Je recule, et peut-être attendrai-je trop tard : Car, qui sait les moments prescrits à son départ ? Quels qu'ils soient, ils sont courts ; à quoi les emploierai-je ? Si j'étois sage, Iris (mais c'est un privilége

Que la nature accorde à bien peu d'entre nous), Si j'avois un esprit aussi réglé que vous, Je suivrois vos leçons, au moins en quelque chose : Les suivre en tout, c'est trop ; il faut qu'on se propose

Un plan moins difficile à bien exécuter, Un chemin dont sans crime on se puisse écarter. Ne point errer est chose au-dessus de mes forces : Mais aussi, de se prendre à toutes les amorces,

Pour tous les faux brillants courir et s'empresser, J'entends que l'on me dit : Quand donc veux-tu cesser ? Douze lustres et plus ont roulé sur ta vie : De soixante soleils la course entresuivie

Ne t'a pas vu goûter un moment de repos. Quelque part que tu sois, on voit à tous propos L'inconstance d'une âme en ses plaisirs légère, Inquiète, et partout hôtesse passagère ;

Ta conduite et tes vers, chez toi tout s'en ressent : On te veut là-dessus dire un mot en passant. Tu changes tous les jours de manière et de style : Tu cours en un moment de Térence à Virgile ;

Ainsi rien de parfait n'est sorti de tes mains. Eh bien prends, si tu veux, encor d'autres chemins : Invoque des neuf Sœurs la troupe tout entière ; Tente tout, au hasard de gâter la matière :

On le souffre, excepté tes contes d'autrefois. J'ai presque envie, Iris, de suivre cette voix ; J'en trouve l'éloquence aussi sage que forte. Vous ne parleriez pas ni mieux, ni d'autre sorte :

Seroit-ce point de vous qu'elle viendroit aussi ? Je m'avoue, il est vrai, s'il faut parler ainsi, Papillon du Parnasse, et semblable aux abeilles À qui le bon Platon compare nos merveilles :

Je suis chose légère, et vole à tout sujet ; Je vais de fleur en fleur, et d'objet en objet ; À beaucoup de plaisirs je mêle un peu de gloire. J'irois plus haut peut-être au temple de Mémoire,

Si dans un genre seul j'avois usé mes jours ; Mais, quoi ! je suis volage en vers comme en amours. En faisant mon portrait, moi-même je m'accuse, Et ne veux point donner mes défauts pour excuse ;

Je ne prétends ici que dire ingénument L'effet bon ou mauvais de mon tempérament. À peine la raison vint éclairer mon âme, Que je sentis l'ardeur de ma première flamme.

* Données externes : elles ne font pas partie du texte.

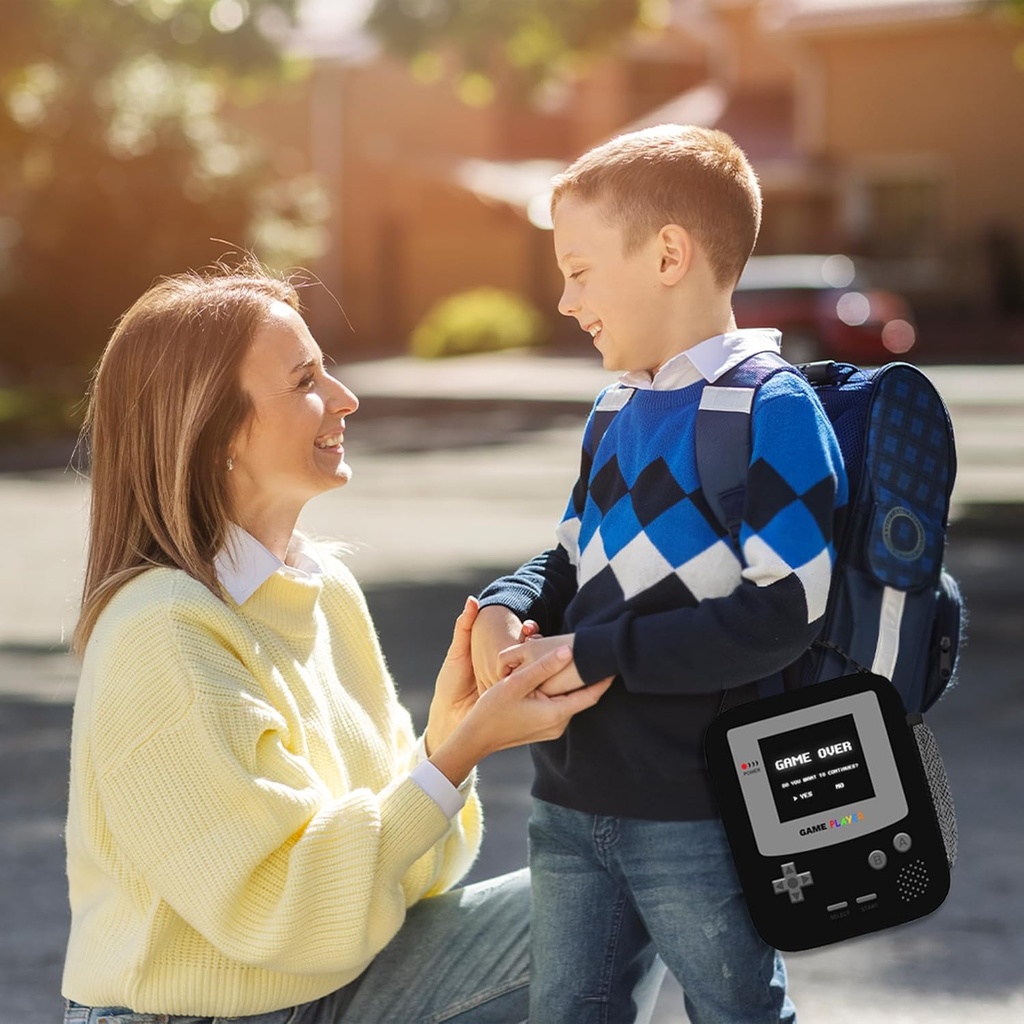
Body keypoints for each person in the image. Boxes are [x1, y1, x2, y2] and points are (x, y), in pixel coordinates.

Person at [61, 264, 612, 1024]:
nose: (346, 397)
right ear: (215, 432)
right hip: (202, 1015)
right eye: (305, 380)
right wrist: (455, 757)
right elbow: (277, 914)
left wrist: (442, 742)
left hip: (328, 984)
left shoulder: (322, 588)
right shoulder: (163, 631)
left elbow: (411, 882)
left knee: (618, 891)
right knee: (602, 908)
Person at [470, 124, 849, 1024]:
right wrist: (507, 602)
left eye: (580, 271)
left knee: (736, 1012)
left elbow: (782, 612)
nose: (565, 300)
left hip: (698, 810)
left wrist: (591, 652)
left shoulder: (772, 408)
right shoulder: (614, 410)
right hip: (569, 800)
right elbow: (570, 556)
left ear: (670, 256)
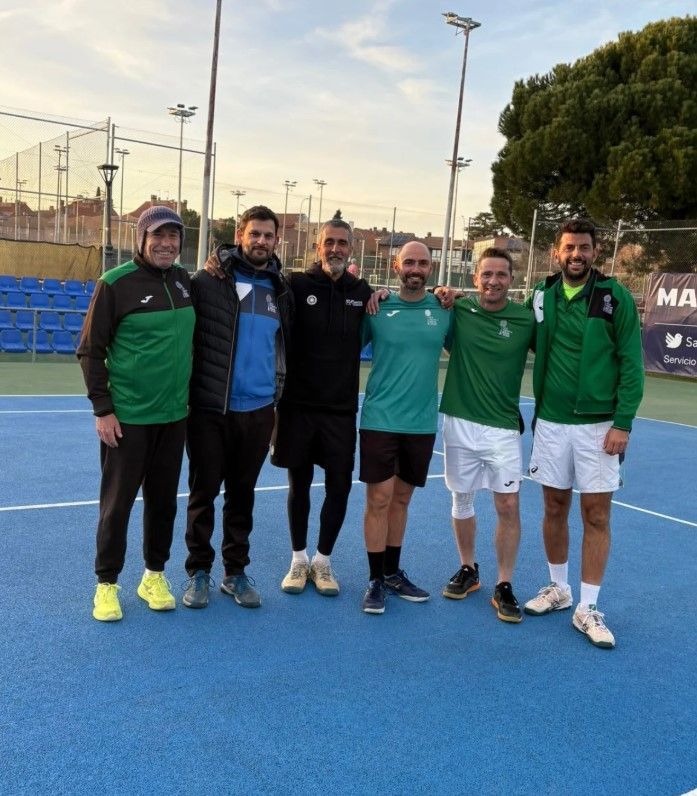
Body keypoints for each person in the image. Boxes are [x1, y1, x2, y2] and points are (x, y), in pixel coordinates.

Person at [523, 218, 644, 648]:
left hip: (598, 427)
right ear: (557, 252)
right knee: (554, 506)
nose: (576, 255)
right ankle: (559, 589)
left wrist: (623, 422)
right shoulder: (542, 296)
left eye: (584, 248)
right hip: (552, 423)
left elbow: (631, 363)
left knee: (596, 514)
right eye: (569, 248)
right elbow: (519, 335)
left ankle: (587, 607)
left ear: (595, 252)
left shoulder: (616, 297)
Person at [78, 206, 195, 622]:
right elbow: (90, 350)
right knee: (117, 505)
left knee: (163, 503)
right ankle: (106, 585)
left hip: (174, 417)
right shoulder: (115, 284)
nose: (166, 243)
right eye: (158, 236)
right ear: (142, 240)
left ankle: (153, 575)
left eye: (173, 236)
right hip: (127, 420)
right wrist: (103, 410)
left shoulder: (184, 282)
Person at [182, 206, 293, 610]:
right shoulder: (208, 281)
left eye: (268, 235)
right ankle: (198, 571)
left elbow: (286, 346)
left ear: (276, 241)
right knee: (203, 492)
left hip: (260, 409)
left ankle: (235, 572)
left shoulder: (280, 288)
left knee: (242, 495)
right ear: (240, 234)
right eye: (255, 234)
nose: (261, 241)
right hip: (211, 408)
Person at [272, 220, 372, 596]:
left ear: (351, 249)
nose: (335, 248)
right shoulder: (296, 285)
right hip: (297, 406)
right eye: (328, 242)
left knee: (340, 486)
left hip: (340, 410)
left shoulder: (362, 292)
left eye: (342, 243)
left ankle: (323, 561)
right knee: (298, 485)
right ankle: (298, 560)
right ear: (317, 247)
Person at [438, 248, 535, 623]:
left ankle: (504, 583)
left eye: (501, 274)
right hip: (459, 420)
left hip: (502, 428)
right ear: (475, 278)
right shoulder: (459, 311)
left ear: (512, 279)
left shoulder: (527, 320)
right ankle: (468, 569)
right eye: (487, 274)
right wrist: (446, 294)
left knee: (508, 504)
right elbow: (432, 308)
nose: (493, 281)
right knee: (461, 499)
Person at [359, 241, 453, 614]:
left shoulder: (444, 310)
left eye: (423, 263)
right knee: (378, 499)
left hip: (421, 423)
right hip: (380, 419)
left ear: (431, 269)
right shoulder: (377, 307)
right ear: (396, 266)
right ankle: (374, 579)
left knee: (402, 499)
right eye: (409, 262)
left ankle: (393, 572)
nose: (416, 268)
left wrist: (453, 296)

Plus d'une passion a depuis dans mon cœur Exercé tous les droits d'un superbe vainqueur : Tel que fut mon printemps, je crains que l'on ne voie Les plus chers de mes jours aux vains désirs en proie.

Que me servent ces vers avec soin composés ? N'en attends-je autre fruit que de les voir prisés ? C'est peu que leurs conseils, si je ne sais les suivre, Et qu'au moins vers ma fin je ne commence à vivre ;

Car je n'ai pas vécu : j'ai servi deux tyrans : Un vain bruit et l'amour ont partagé mes ans. Qu'est-ce que vivre, Iris ? vous pouvez nous l'apprendre. Votre réponse est prête ; il me semble l'entendre :

C'est jouir des vrais biens avec tranquillité ; Faire usage du temps et de l'oisiveté ; S'acquitter des honneurs dus à l'Être suprême ; Renoncer aux Phyllis en faveur de soi-même ;

Bannir le fol amour et les vœux impuissants, Comme hydres dans nos cœurs sans cesse renaissants.